The second half of the film takes a twist, as Paul’s dream cameos become less benign, causing the public to turn on him. He’s soon “cancelled,” despite technically doing nothing wrong. His adorers become critics, and he can’t go into public without being harassed. Cage slyly conveys how devastating this is to the character. Everybody suddenly hates him, through no fault of his own. Even Janet turns on him.
Dream Scenario doesn’t necessarily say cancel culture is good or bad. It merely recognizes it as a real phenomenon – a bizarre byproduct of a culture that is (rightly) more enlightened about race, gender, and sexuality issues. Making others feel “uncomfortable” is a high crime in this day and age. Watching Paul make things worse for himself while trying to get out of this predicament creates very big laughs.
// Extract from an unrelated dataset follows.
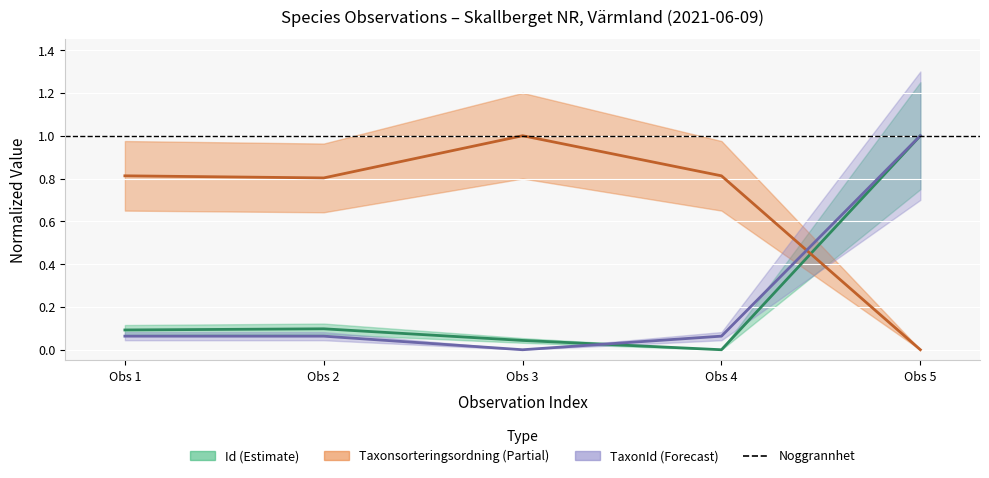

Is it true that TaxonId equals 0.4 at Obs 5?

False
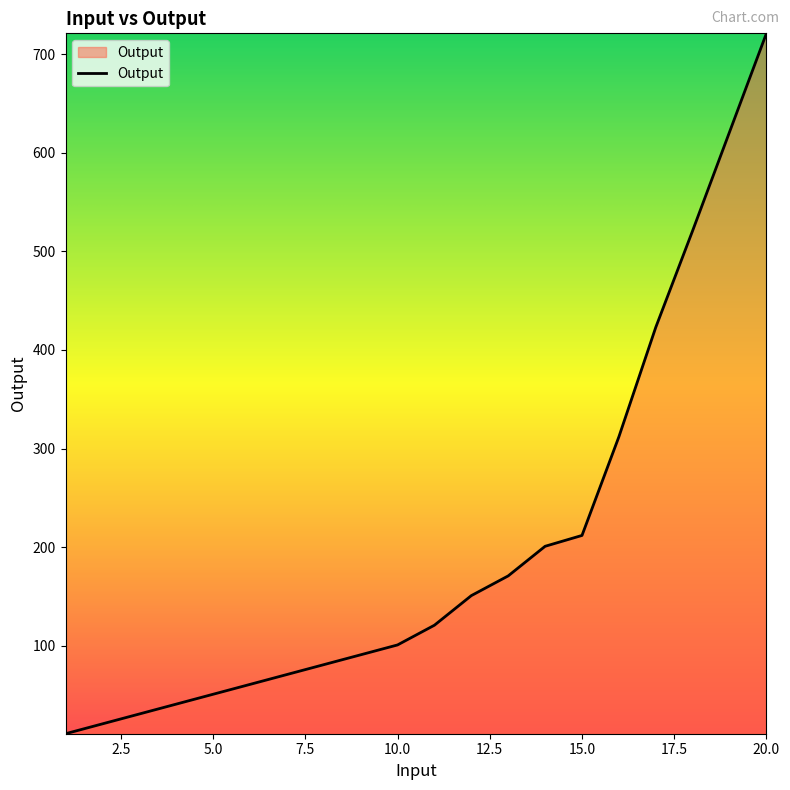

Reading left to right, transcribe all the data shown in this chart.

11	21	31	41	51	61	71	81	91	101	121	151	171	201	212	312	423	521	621	721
Cage is extraordinary in the lead role, giving this guy a buffoonish side, yet also a vulnerable one. The funniest scene arrives when Paul agrees to seduce one of Trent’s employees, Molly (Shithouse’s Dylan Gelula), because she has sexual fantasies about him. The manner in which his attempt to screw a much younger woman goes south is uproarious. You feel bad for him, despite thinking he’s a doofus for attempting it in the first place. Such is the nature of the movie. It continually explores the way fame can bite people on the backside.
I wasn’t sure Borgli was going to find a satisfactory ending for this offbeat tale. He does. Dream Scenario wraps up on a perfect note that’s honest, yet strangely hopeful. 2023 has been a banner year for movies that are on the trippy side. This one has a satisfying emotional quality to compliment the plot’s quirkiness.
out of four
Dream Scenario is rated R for language, violence, and some sexual content. The running time is 1 hour and 42 minutes.